Bulunma Durumundaki Tamlayıcı + tut-
Genellikle isteğe bağlı olan bulunma durumundaki tamlayıcı bazı durumlarda fiilin gereksinim duyduğu zorunlu bir tamlayıcı hâline gelir. Bulunma durumu eki almış bir isim ya da isim öbeğinden oluşan bu tamlayıcı tipi söz diziminde kimde durumu ile temsil edilir. (5a)’da göz önünde, (5b)’de baskı altında, (5c)’de kontrol altında biçimleri dâhilî yapıda tut- fiilinin bulunma durumundaki tamlayıcılarıdır:
(5) a. İşletmeler tüketicilerin istek ve gereksinmelerini karşılarken, uzun dönemli değerlerini de göz önünde tutmalıdırlar (TUD, W-NF10A2A-1648-1202).
b. İnsanların dilinin altında yatanı ortaya çıkarır ve bunları baskı altında tutar (TUD, W-JF02A4A-1090-1323).
c.
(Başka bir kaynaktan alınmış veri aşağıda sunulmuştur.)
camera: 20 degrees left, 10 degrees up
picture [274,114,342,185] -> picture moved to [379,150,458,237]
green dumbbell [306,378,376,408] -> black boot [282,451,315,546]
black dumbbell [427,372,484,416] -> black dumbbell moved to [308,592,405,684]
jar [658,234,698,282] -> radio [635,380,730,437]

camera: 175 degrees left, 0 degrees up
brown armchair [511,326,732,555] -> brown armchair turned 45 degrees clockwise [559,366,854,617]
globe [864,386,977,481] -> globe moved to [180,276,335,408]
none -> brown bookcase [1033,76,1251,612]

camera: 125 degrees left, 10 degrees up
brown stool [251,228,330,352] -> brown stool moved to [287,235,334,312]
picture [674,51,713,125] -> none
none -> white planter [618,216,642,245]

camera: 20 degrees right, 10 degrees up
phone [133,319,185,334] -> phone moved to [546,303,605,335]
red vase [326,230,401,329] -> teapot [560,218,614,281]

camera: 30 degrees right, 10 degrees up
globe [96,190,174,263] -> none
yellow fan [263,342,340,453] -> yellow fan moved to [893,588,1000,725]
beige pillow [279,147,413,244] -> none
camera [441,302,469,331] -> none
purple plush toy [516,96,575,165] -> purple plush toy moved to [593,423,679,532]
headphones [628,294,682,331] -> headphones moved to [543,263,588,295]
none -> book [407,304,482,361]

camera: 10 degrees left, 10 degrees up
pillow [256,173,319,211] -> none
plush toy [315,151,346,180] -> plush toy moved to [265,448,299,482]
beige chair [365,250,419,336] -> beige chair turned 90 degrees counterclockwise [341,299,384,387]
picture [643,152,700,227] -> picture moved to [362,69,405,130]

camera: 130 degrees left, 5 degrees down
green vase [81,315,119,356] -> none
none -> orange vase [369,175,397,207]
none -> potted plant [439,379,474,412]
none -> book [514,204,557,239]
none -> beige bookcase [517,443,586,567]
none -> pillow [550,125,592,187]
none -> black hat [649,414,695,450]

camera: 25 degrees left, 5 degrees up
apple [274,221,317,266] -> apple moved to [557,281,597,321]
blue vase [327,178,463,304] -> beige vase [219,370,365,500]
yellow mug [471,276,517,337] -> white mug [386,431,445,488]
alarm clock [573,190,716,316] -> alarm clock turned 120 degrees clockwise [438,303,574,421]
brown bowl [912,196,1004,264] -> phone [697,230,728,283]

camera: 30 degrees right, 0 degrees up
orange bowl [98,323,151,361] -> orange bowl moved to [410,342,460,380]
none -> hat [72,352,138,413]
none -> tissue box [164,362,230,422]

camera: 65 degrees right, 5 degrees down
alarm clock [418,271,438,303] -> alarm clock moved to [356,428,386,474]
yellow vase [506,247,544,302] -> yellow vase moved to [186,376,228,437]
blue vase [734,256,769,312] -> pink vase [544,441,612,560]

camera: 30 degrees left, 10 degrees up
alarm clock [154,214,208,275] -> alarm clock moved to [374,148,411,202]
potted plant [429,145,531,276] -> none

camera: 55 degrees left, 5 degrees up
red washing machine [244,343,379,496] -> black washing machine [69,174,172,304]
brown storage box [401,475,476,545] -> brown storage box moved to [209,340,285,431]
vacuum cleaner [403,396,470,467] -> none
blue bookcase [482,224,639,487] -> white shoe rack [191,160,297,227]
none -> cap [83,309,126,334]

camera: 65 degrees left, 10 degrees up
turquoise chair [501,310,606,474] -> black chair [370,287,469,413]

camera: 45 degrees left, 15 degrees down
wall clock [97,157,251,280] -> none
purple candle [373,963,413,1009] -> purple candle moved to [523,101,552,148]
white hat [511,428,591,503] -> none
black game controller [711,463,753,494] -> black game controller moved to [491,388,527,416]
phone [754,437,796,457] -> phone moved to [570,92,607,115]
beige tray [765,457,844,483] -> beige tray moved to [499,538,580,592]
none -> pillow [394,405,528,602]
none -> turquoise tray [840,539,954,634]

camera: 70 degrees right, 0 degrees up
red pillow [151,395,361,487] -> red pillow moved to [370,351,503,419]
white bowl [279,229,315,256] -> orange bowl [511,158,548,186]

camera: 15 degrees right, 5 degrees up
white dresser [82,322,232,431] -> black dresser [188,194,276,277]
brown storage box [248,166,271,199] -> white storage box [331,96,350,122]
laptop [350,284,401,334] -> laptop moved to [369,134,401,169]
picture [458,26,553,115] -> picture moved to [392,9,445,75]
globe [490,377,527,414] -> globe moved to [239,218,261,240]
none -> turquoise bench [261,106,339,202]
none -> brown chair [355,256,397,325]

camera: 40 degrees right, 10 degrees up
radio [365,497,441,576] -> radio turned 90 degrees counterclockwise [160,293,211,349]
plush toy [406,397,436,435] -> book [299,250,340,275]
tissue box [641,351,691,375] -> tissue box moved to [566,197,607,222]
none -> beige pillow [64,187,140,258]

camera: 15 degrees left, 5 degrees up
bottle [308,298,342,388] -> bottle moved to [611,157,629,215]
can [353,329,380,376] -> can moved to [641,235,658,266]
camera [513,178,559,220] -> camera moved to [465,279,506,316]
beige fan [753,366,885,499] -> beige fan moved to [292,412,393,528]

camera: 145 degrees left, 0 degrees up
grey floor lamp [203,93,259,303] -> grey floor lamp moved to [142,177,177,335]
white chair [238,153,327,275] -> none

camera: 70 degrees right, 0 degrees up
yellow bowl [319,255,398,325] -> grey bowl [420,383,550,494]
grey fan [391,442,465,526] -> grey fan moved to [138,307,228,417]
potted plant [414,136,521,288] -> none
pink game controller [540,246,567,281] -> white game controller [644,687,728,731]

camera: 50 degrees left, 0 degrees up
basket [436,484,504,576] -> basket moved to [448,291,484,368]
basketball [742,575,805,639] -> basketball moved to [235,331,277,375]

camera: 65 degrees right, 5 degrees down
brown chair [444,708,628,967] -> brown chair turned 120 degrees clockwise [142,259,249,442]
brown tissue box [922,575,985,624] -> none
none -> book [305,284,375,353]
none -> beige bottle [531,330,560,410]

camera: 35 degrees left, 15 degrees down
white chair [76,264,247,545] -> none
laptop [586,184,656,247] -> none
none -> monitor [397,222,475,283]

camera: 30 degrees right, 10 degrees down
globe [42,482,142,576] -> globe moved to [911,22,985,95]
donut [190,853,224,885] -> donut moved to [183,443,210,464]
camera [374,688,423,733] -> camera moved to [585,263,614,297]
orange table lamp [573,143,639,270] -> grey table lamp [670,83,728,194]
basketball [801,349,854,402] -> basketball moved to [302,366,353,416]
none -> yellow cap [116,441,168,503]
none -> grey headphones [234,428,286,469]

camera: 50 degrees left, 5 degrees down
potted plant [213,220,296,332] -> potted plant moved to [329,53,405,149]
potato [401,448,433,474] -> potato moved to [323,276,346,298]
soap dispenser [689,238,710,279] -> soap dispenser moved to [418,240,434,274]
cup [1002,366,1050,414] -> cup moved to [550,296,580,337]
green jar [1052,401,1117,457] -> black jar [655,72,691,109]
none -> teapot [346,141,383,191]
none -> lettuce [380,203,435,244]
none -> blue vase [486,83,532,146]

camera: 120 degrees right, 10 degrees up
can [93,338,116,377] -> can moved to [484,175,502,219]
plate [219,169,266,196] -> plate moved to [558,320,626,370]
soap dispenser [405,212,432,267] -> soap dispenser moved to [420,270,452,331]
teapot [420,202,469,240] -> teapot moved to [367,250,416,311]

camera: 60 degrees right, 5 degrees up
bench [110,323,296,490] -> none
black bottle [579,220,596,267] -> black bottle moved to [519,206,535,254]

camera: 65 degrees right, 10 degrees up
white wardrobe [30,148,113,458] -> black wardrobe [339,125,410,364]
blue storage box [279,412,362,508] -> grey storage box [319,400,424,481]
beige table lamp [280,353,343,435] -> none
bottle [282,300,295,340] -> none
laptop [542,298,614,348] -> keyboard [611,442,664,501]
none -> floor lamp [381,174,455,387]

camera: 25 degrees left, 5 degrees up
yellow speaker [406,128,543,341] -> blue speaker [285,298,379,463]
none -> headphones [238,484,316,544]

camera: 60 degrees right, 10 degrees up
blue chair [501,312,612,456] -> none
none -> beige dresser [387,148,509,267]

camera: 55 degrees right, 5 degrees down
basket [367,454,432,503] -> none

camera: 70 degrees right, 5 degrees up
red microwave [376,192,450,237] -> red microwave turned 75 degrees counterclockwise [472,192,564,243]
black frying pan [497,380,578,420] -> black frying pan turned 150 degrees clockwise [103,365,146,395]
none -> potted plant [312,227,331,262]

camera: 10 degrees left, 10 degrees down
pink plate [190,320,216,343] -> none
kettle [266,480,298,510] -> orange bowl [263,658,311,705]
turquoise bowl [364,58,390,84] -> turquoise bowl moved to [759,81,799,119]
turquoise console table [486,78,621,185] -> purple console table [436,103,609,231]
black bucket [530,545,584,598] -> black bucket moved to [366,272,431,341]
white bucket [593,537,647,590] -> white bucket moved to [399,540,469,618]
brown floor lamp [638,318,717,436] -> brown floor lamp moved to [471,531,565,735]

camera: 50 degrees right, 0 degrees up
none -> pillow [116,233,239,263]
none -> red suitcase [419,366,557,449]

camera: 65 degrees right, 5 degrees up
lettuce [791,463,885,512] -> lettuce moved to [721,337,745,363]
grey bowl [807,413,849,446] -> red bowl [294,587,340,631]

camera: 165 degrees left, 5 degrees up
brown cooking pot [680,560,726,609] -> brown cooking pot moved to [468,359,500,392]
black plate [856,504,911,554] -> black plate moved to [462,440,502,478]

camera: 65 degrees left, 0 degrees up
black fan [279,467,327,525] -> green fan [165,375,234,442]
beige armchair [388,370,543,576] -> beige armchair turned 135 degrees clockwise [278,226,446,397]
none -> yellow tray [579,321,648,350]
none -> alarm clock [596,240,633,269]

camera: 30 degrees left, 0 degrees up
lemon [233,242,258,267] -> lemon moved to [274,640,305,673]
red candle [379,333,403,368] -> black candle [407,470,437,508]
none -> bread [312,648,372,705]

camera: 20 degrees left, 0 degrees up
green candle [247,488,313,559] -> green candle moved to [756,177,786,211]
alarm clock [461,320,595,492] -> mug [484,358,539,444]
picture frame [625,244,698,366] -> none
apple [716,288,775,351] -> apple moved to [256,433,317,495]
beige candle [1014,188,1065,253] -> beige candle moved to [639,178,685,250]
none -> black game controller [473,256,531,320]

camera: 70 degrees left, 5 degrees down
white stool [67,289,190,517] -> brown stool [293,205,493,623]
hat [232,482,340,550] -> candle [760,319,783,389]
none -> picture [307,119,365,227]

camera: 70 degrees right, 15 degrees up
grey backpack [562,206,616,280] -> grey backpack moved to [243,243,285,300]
Yuvaya giden bir çocukta kekemeliği arttırıcı, çocukta baskı oluşturduğu düşünülen durumları öğretmenler gözlemlemeli ve bu durumları kontrol altında tutmalıdırlar (TUD, W-MC03A4A-1443-530).
TS’de tut- fiilinin bulunma durumunda bir tamlayıcı tercih ettiği 18 AKDBF tespit edilmiştir:
Abluka altında tutmak “kuşatmayı sürdürmek.” akılda tutmak “unutmamak.” alargada tutmak (argo) 1) “uzakta durmak.” 2) (denizcilik) “deniz aracını kıyıdan veya başka bir deniz aracından uzakta bekletmek.” avucunun içinde tutmak “ona istediğini yaptıracak güçte olmak.” baskı altında tutmak “özgürlüğünü engellemek, kısıtlamak.” baş üstünde tutmak “çok iyi ağırlamak.” el üstünde tutmak “bir kimseye çok saygı ve sevgi göstermek.” elde tutmak “sahibi olsun olmasın, bir malı mülkiyeti altında bulundurmak, zilyet olmak.” elinde tutmak 1) “kendi tekelinde bulundurmak, başkalarına kaptırmamak.” 2) “bir malı satmayıp bekletmek.” gözaltında tutmak 1) “güvenlik kuvvetleri birini belli bir süre, belli bir yerde tutmak.” 2) “gözetlemek.” gözetim altında tutmak “göz önünden ayırmamak.” göz önünde tutmak “herhangi bir durumun nasıl bir sonuca yol açacağını hesaba katmak, dikkate almak.” hatırında tutmak “unutmamak.” ipotek altında tutmak 1) “tutuda tutmak.” 2) “baskı altına almak.” kafasında tutmak “bir şeyi unutmamak, aklında tutmak.” kontrol altında tutmak “denetlemek.” nüfuzu altında tutmak “söz geçirme gücünü üstün kılmak, egemenliği altında bulundurmak.” sürüncemede tutmak “bir işi sonuçlanıncaya kadar boş yere geciktirmek, uzatmak” (TS, 2011).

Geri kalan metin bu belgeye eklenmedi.